Data block.
◇ ◇ ◇ ◇ ◇ ◇ ◇

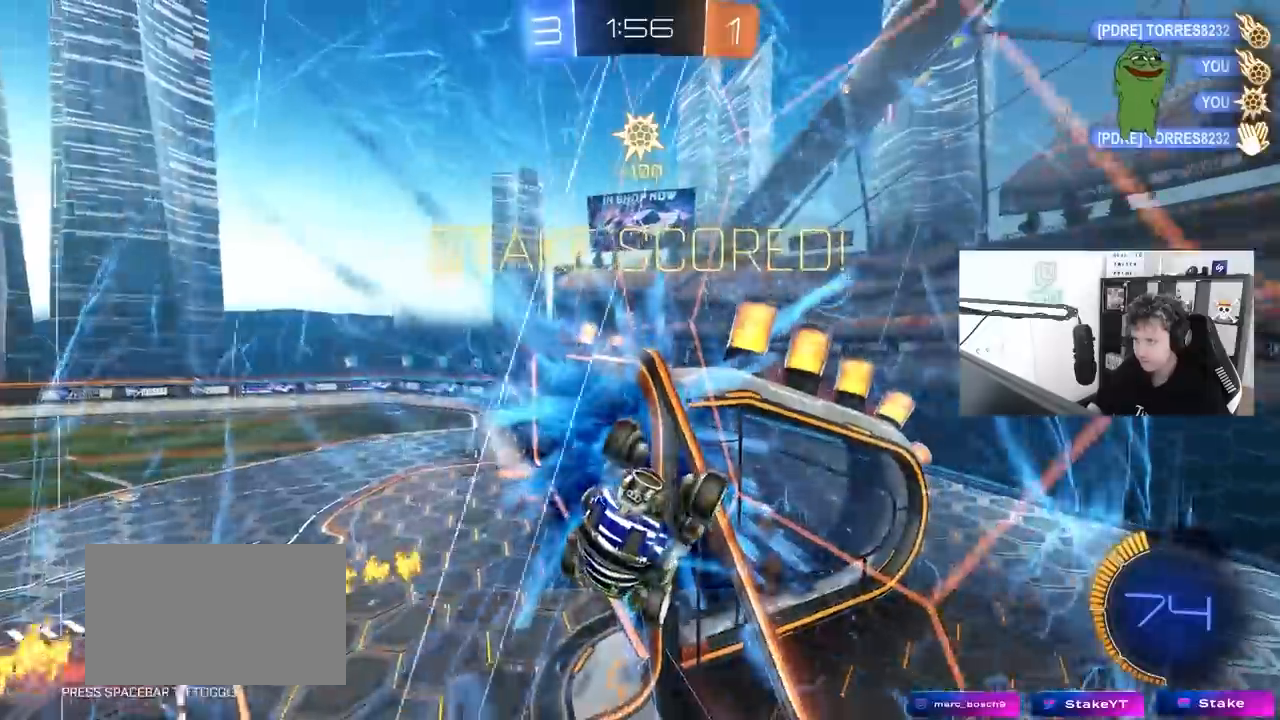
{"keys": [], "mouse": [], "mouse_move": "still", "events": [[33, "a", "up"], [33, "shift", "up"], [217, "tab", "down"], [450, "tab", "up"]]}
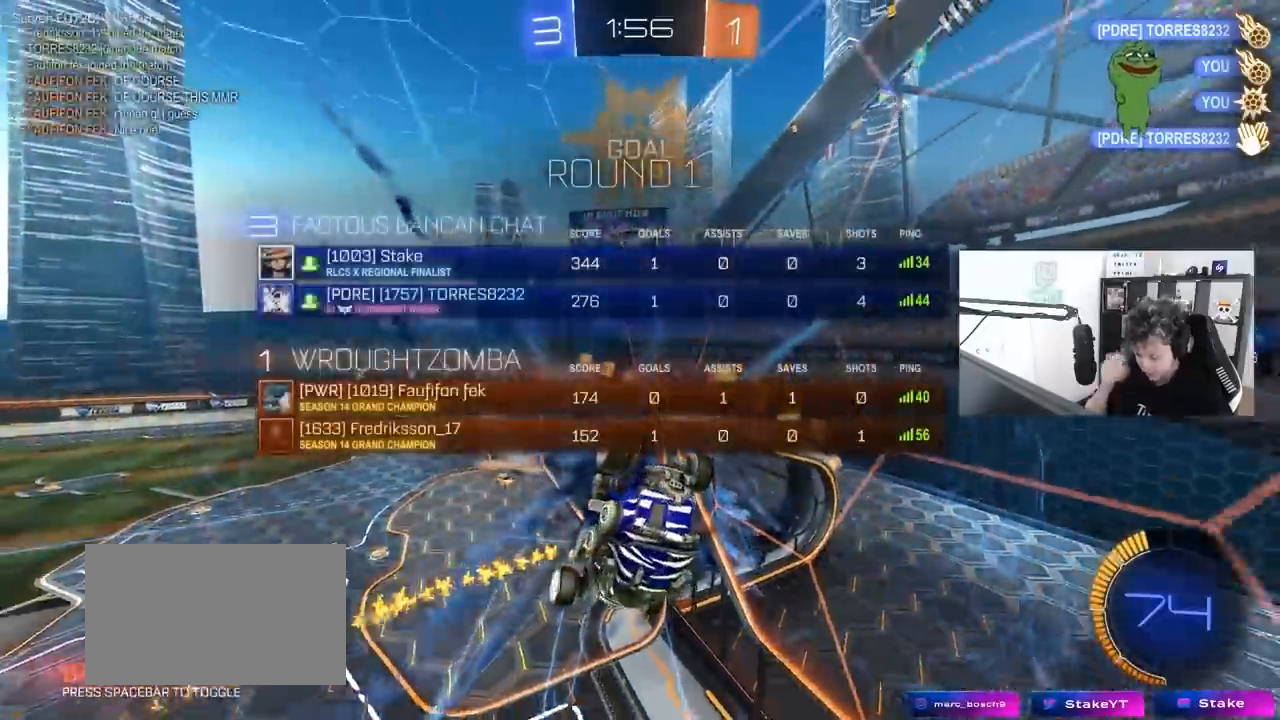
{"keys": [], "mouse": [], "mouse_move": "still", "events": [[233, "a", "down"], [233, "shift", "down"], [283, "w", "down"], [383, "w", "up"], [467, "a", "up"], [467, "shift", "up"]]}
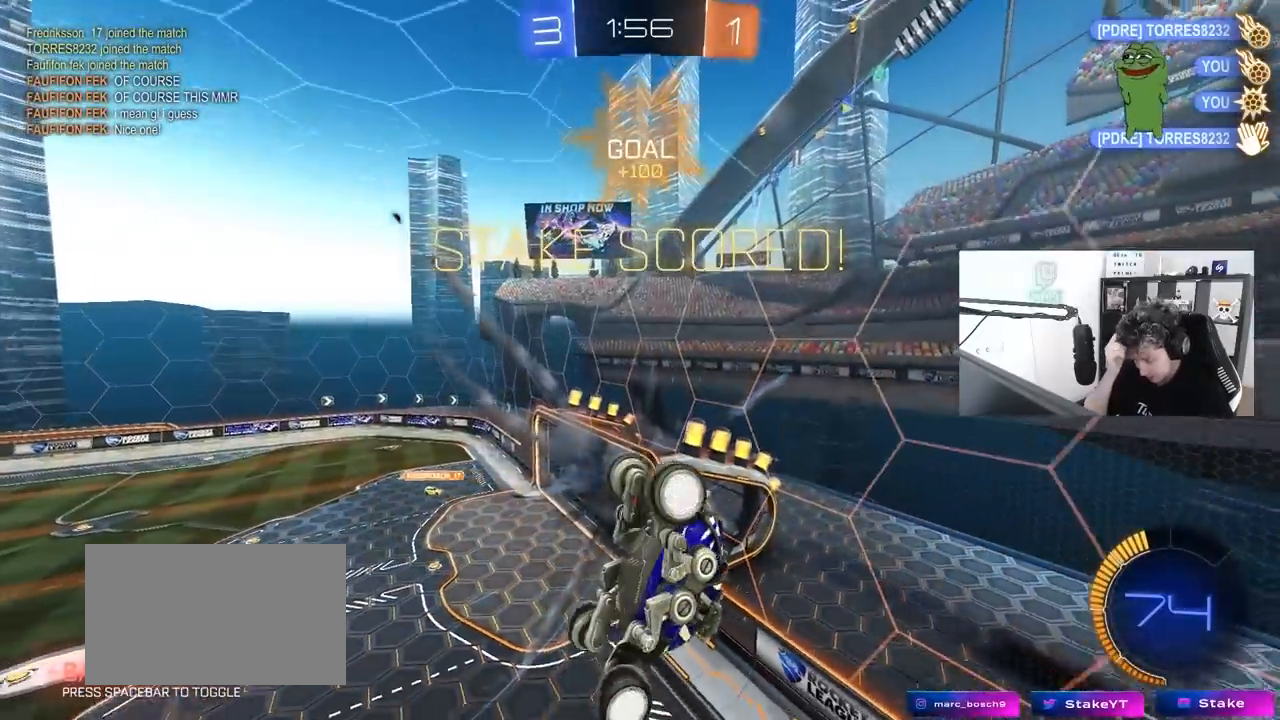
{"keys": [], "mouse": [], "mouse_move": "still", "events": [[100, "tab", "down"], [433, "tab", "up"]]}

◇ ◇ ◇ ◇ ◇ ◇ ◇

Assignment. Before you return the listing, strip out its pictures; all else must match exactly.

Answer box.
{"keys": [], "mouse": [], "mouse_move": "still", "events": [[33, "a", "up"], [33, "shift", "up"], [217, "tab", "down"], [450, "tab", "up"]]}
{"keys": [], "mouse": [], "mouse_move": "still", "events": [[233, "a", "down"], [233, "shift", "down"], [283, "w", "down"], [383, "w", "up"], [467, "a", "up"], [467, "shift", "up"]]}
{"keys": [], "mouse": [], "mouse_move": "still", "events": [[100, "tab", "down"], [433, "tab", "up"]]}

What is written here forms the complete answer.